The iconic image of this film is the little blond haired boy holding the real-life embodiment of baby Bambi.  This makes you think that the whole film will be centered around this tiny baby deer and there will be plenty of moments that could replace a trip to the petting zoo.  Spoiler Alert: If you have little kids who just want to coo over baby animals, you are better off springing for the petting zoo than dealing with the tears after the Old Yeller style ending.

The film, based on the book by Marjorie Kinnan Rawlings, is about the Baxter family who live in the wild woods of the south after the Civil War.  While making their land their home, Penny (Gregory Peck) and Orry (Jane Wyman) have faced the hardships of losing all but one of their children.  Jody (Claude Jarman Jr.) is about eleven years old and has a strong love for the animals around him.  He’s constantly asking his parents to let him keep a baby raccoon or other critters as a pet.

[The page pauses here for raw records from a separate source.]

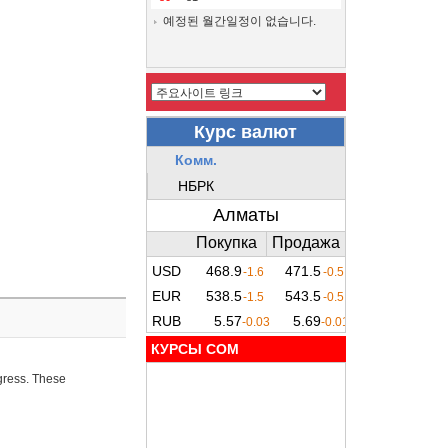
예정된 월간일정이 없습니다.
КУРСЫ COM
ogress. These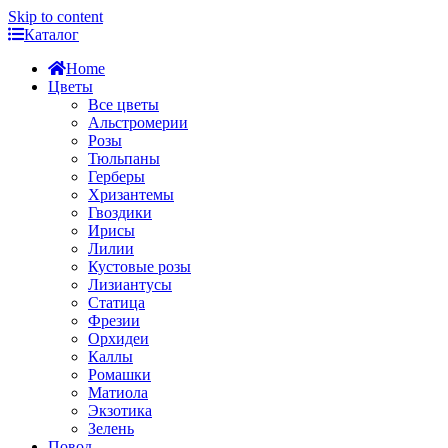
Skip to content
Каталог
Home
Цветы
Все цветы
Альстромерии
Розы
Тюльпаны
Герберы
Хризантемы
Гвоздики
Ирисы
Лилии
Кустовые розы
Лизиантусы
Статица
Фрезии
Орхидеи
Каллы
Ромашки
Матиола
Экзотика
Зелень
Повод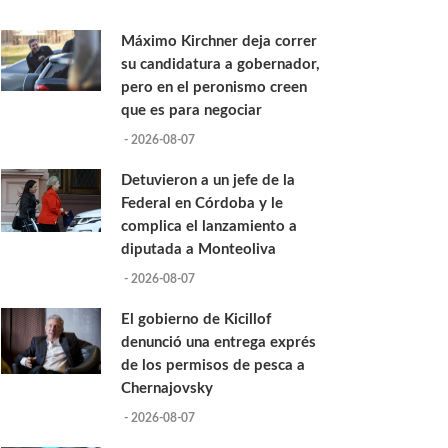
Máximo Kirchner deja correr
su candidatura a gobernador,
pero en el peronismo creen
que es para negociar
- 2026-08-07
Detuvieron a un jefe de la
Federal en Córdoba y le
complica el lanzamiento a
diputada a Monteoliva
- 2026-08-07
El gobierno de Kicillof
denunció una entrega exprés
de los permisos de pesca a
Chernajovsky
- 2026-08-07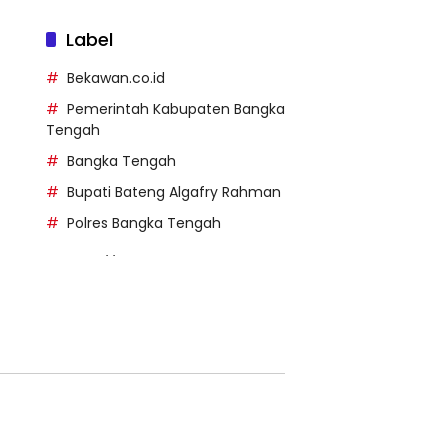
Label
Bekawan.co.id
Pemerintah Kabupaten Bangka
Tengah
Bangka Tengah
Bupati Bateng Algafry Rahman
Polres Bangka Tengah
https://perpusip.pamekasank
ab.go.id/
https://pelra.maritim.go.id/
https://kecsitim.sitarokab.go.i
d/
https://destinasi.sitarokab.go.
id/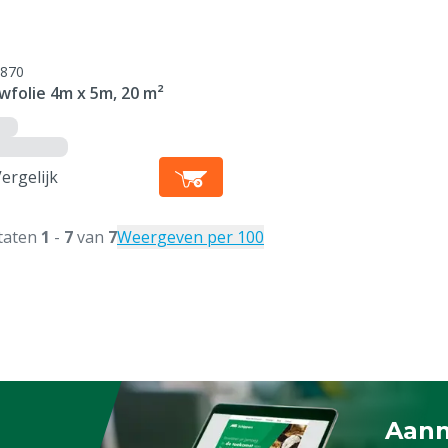
870
wfolie 4m x 5m, 20 m²
ergelijk
taten
1
-
7
van
7
Weergeven per 100
Aanm
Schrijf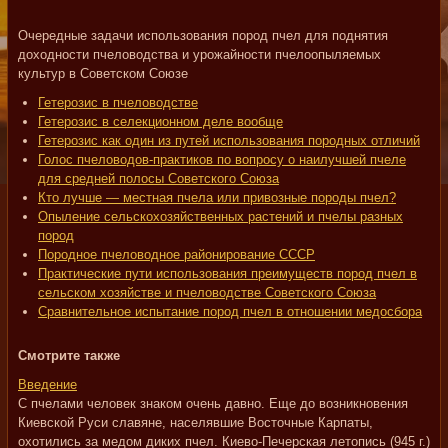
Очередные задачи использования пород пчел для поднятия
доходности пчеловодства и урожайности пчелоопыляемых
культур в Советском Союзе
Гетерозис в пчеловодстве
Гетерозис в селекционном деле вообще
Гетерозис как один из путей использования породных отличий
Голос пчеловодов-практиков по вопросу о наилучшей пчеле
для средней полосы Советского Союза
Кто лучше — местная пчела или привозные породы пчел?
Опыление сельскохозяйственных растений и пчелы разных
пород
Породное пчеловодное районирование СССР
Практические пути использования преимуществ пород пчел в
сельском хозяйстве и пчеловодстве Советского Союза
Сравнительное испытание пород пчел в отношении медосбора
Смотрите также
Введение
С пчелами человек знаком очень давно. Еще до возникновения
Киевской Руси славяне, населявшие Восточные Карпаты,
охотились за медом диких пчел. Киево-Печерская летопись (945 г.)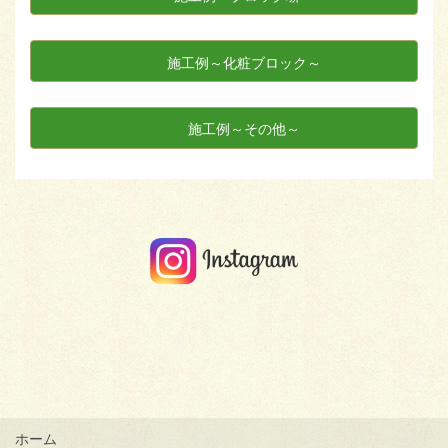
施工例～化粧ブロック～
施工例～その他～
ホーム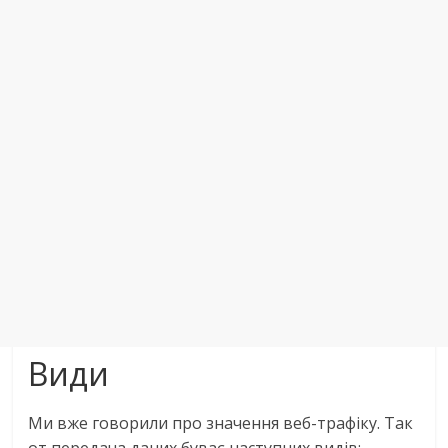
Види
Ми вже говорили про значення веб-трафіку. Так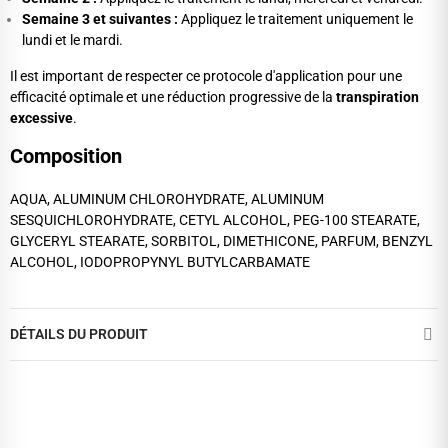
Semaine 3 et suivantes :
Appliquez le traitement uniquement le
lundi et le mardi.
Il est important de respecter ce protocole d'application pour une
efficacité optimale et une réduction progressive de la
transpiration
excessive
.
Composition
AQUA, ALUMINUM CHLOROHYDRATE, ALUMINUM
SESQUICHLOROHYDRATE, CETYL ALCOHOL, PEG-100 STEARATE,
GLYCERYL STEARATE, SORBITOL, DIMETHICONE, PARFUM, BENZYL
ALCOHOL, IODOPROPYNYL BUTYLCARBAMATE
DÉTAILS DU PRODUIT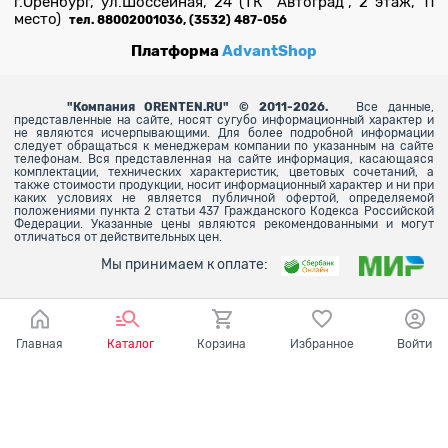
г.Оренбург, ул.Шоссейная, 24 (ТК "Автоград", 2 этаж, 11
место)
тел. 88002001036, (3532) 487-056
Платформа
AdvantShop
"
Компания ORENTEN.RU" © 2011-2026.
Все данные,
представленные на сайте, носят сугубо информационный характер и
не являются исчерпывающими. Для более
подробной информации
следует обращаться к менеджерам компании по указанным на сайте
телефонам. Вся представленная на сайте информация, касающаяся
комплектации, технических характеристик, цветовых сочетаний, а
также стоимости продукции, носит информационный характер и ни при
каких условиях не является публичной офертой, определяемой
положениями пункта 2 статьи 437 Гражданского Кодекса Российской
Федерации. Указанные цены являются рекомендованными и могут
отличаться от действительных цен.
Мы принимаем к оплате:
Главная
Каталог
Корзина
Избранное
Войти
Ваш город - Оренбург,
угадали?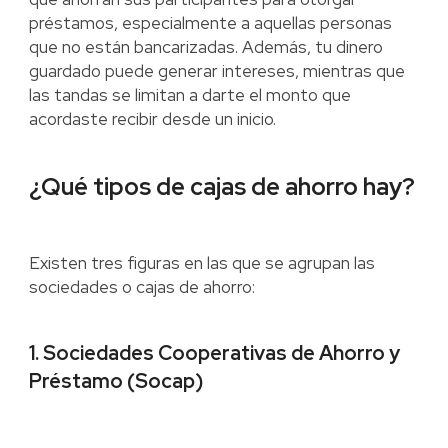
préstamos, especialmente a aquellas personas
que no están bancarizadas. Además, tu dinero
guardado puede generar intereses, mientras que
las tandas se limitan a darte el monto que
acordaste recibir desde un inicio.
¿Qué tipos de cajas de ahorro hay?
Existen tres figuras en las que se agrupan las
sociedades o cajas de ahorro:
1. Sociedades Cooperativas de Ahorro y
Préstamo (Socap)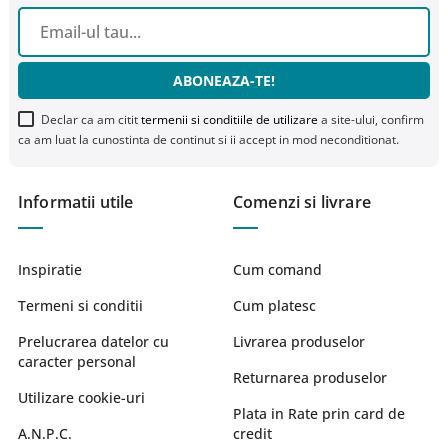
ABONEAZA-TE!
Declar ca am citit
termenii si conditiile de utilizare
a site-ului, confirm
ca am luat la cunostinta de continut si ii accept in mod neconditionat.
Informatii utile
Comenzi si livrare
Inspiratie
Cum comand
Termeni si conditii
Cum platesc
Prelucrarea datelor cu
Livrarea produselor
caracter personal
Returnarea produselor
Utilizare cookie-uri
Plata in Rate prin card de
A.N.P.C.
credit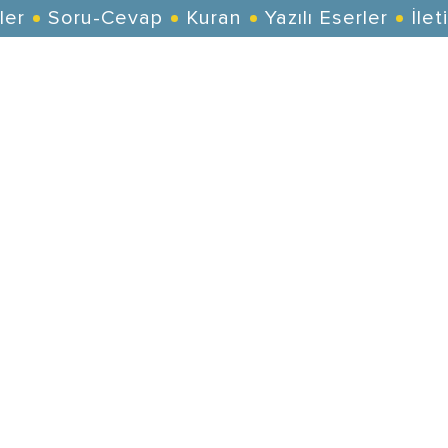
ler
Soru-Cevap
Kuran
Yazılı Eserler
İlet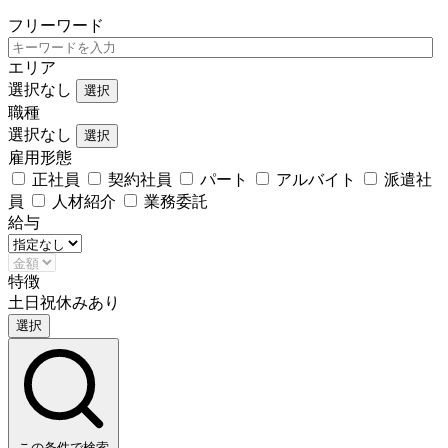
フリーワード
エリア
選択なし
選択
職種
選択なし
選択
雇用形態
正社員
契約社員
パート
アルバイト
派遣社
員
人材紹介
業務委託
給与
特徴
土日祝休みあり
選択
この条件で検索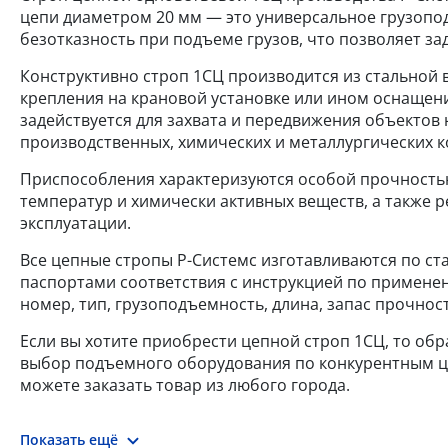
цепи диаметром 20 мм — это универсальное грузопод
безотказность при подъеме грузов, что позволяет за
Конструктивно строп 1СЦ производится из стальной в
крепления на крановой установке или ином оснащени
задействуется для захвата и передвижения объектов н
производственных, химических и металлургических к
Приспособления характеризуются особой прочностью
температур и химически активных веществ, а также
эксплуатации.
Все цепные стропы Р-Системс изготавливаются по ста
паспортами соответствия с инструкцией по применен
номер, тип, грузоподъемность, длина, запас прочнос
Если вы хотите приобрести цепной строп 1СЦ, то об
выбор подъемного оборудования по конкурентным цен
можете заказать товар из любого города.
Показать ещё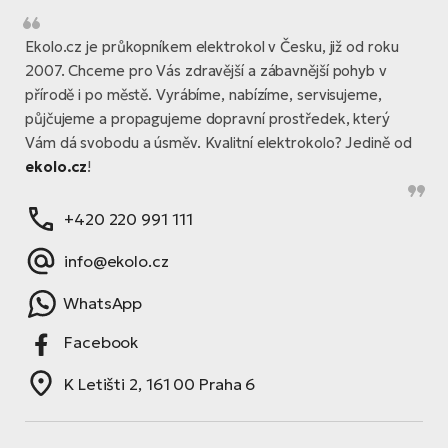
Ekolo.cz je průkopníkem elektrokol v Česku, již od roku
2007. Chceme pro Vás zdravější a zábavnější pohyb v
přírodě i po městě. Vyrábíme, nabízíme, servisujeme,
půjčujeme a propagujeme dopravní prostředek, který
Vám dá svobodu a úsměv. Kvalitní elektrokolo? Jedině od
ekolo.cz
!
+420 220 991 111
info@ekolo.cz
WhatsApp
Facebook
K Letišti 2, 161 00 Praha 6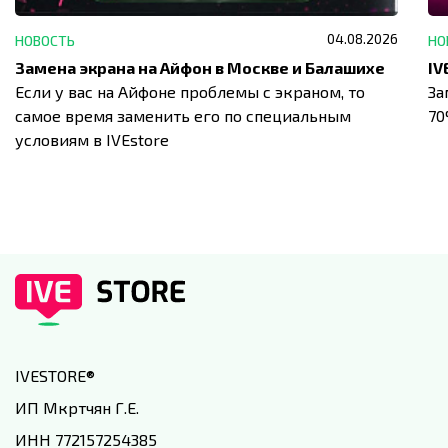
04.08.2026
НОВОСТЬ
НО
Замена экрана на Айфон в Москве и Балашихе
Если у вас на Айфоне проблемы с экраном, то
За
самое время заменить его по специальным
7
условиям в IVEstore
IVESTORE
®
ИП Мкртчян Г.Е.
ИНН 772157254385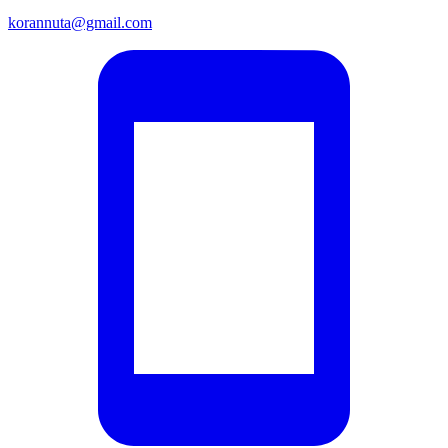
korannuta@gmail.com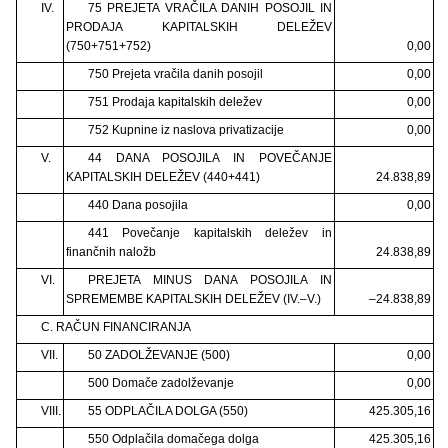
IV.
75 PREJETA VRAČILA DANIH POSOJIL IN
PRODAJA KAPITALSKIH DELEŽEV
(750+751+752)
0,00
750 Prejeta vračila danih posojil
0,00
751 Prodaja kapitalskih deležev
0,00
752 Kupnine iz naslova privatizacije
0,00
V.
44 DANA POSOJILA IN POVEČANJE
KAPITALSKIH DELEŽEV (440+441)
24.838,89
440 Dana posojila
0,00
441 Povečanje kapitalskih deležev in
finančnih naložb
24.838,89
VI.
PREJETA MINUS DANA POSOJILA IN
SPREMEMBE KAPITALSKIH DELEŽEV (IV.–V.)
–24.838,89
C. RAČUN FINANCIRANJA
VII.
50 ZADOLŽEVANJE (500)
0,00
500 Domače zadolževanje
0,00
VIII.
55 ODPLAČILA DOLGA (550)
425.305,16
550 Odplačila domačega dolga
425.305,16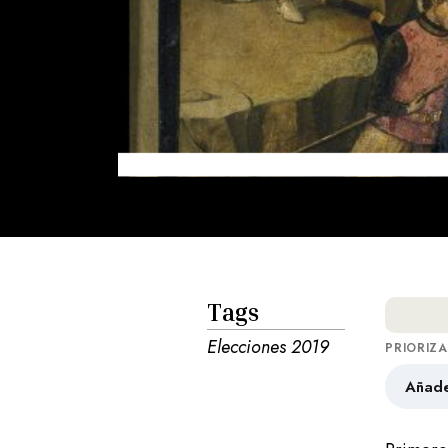
Tags
Elecciones 2019
PRIORIZ
Añade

He’s just a lonely single child, his only other friend is a boy who broke his leg by jumping off the cabin in an attempt to fly, Fodderwing (Donn Gift).  While Fodderwing hobbles around on a crutch, he has a whole slew full of white rabbits, a raccoon and a tree house.  When he starts talking dreamily about how he will fly one day, it’s best to realize the euphemism and get the first batch of tissues ready for your little ones.  A boy on a crutch isn’t likely to last long in the old wild south anyway.

One day, as Jody and his Pa are out hunting, his Pa is bitten by a rattlesnake.  With luck and quick thinking, Penny tells Jody to shoot a nearby deer, cut out its heart and liver so that he can use them to pull out the poison.  After they have killed the deer, they see that it had a baby, only days old.  As Penny is recovering, Jody reasons that the fawn left with no mother will die on it’s own, and since that deer died to save him, they should take care of the orphaned fawn.  Now Jody’s got the cutest little baby deer in the world and we get to squeal with delight.

Unfortunately, that squealing only lasts for about five minutes before the deer turns from ultra cute baby fawn into young, but not so cute fawn.  Soon, he’s destroying crops and making life very hard for the Baxter family.  Over and over, Jody defends his fawn, but eventually it is going to have to go.

There seems to be a theme of using deer to explain death to children in the forties.  Some kids can handle these ideas with no problem.  My dad showed me a dead deer in the back of a pickup truck when I was only six and told me it was Bambi.  My mom had a fit, but from then on, Old Yeller was no problem.  But if you are one of those parents who fast forwards through the part in Bambi when his mom dies, your kids might not be ready for The Yearling.

“Walkin’ ain’t easy for me since I tried to fly.”